Re: Problem in getting data from a 2 node cluster of Cassandra

Posted by rohit bhatia <ro...@gmail.com>.
run nodetool -h localhost cfstats on the nodes... this gives node
specific column family based data...
just run this for both nodes...

On Fri, Jun 8, 2012 at 12:46 PM, Prakrati Agrawal
<Pr...@mu-sigma.com> wrote:
> Yes the code is the same for both 1 and 2 node cluster. It's a Hector code. How do I get the number of rows and columns from Cassandra CLI as the data is very large.
>
> Thanks and Regards
> Prakrati
>
>
> -----Original Message-----
> From: Roshni Rajagopal [mailto:Roshni.Rajagopal@wal-mart.com]

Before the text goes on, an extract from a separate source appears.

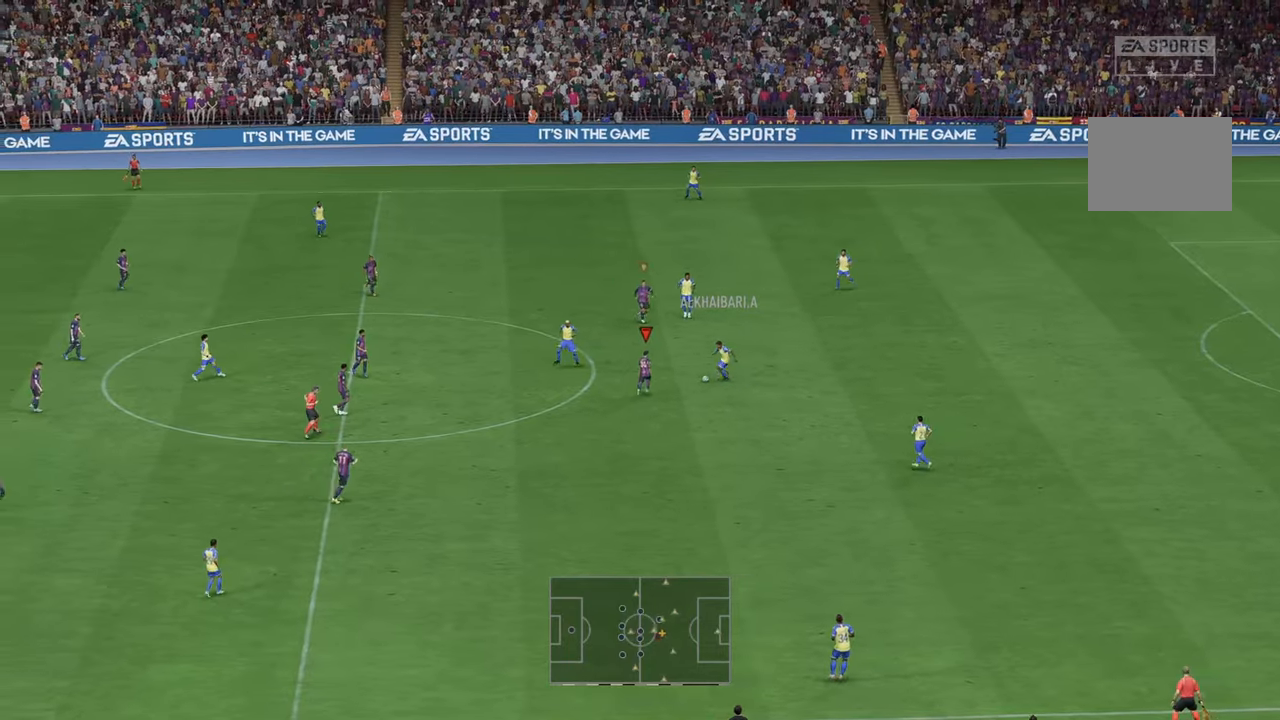
{"buttons": ["R2"], "left_stick": "right", "right_stick": "center", "events": [[200, "left_stick", "up-right"], [317, "left_stick", "right"]]}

> Sent: Friday, June 08, 2012 12:43 PM
> To: user@cassandra.apache.org
> Subject: Re: Problem in getting data from a 2 node cluster of Cassandra
>
> Hi Prakrati,
>
>  In an ideal situation, no data should be lost when a node is added. How are you getting the statistics below.
> The output below looks like its from some code using Hector or Thrift..is the code to get statistics from a 1 node cluster or 2 exactly the same- with the only change being a node being added or removed?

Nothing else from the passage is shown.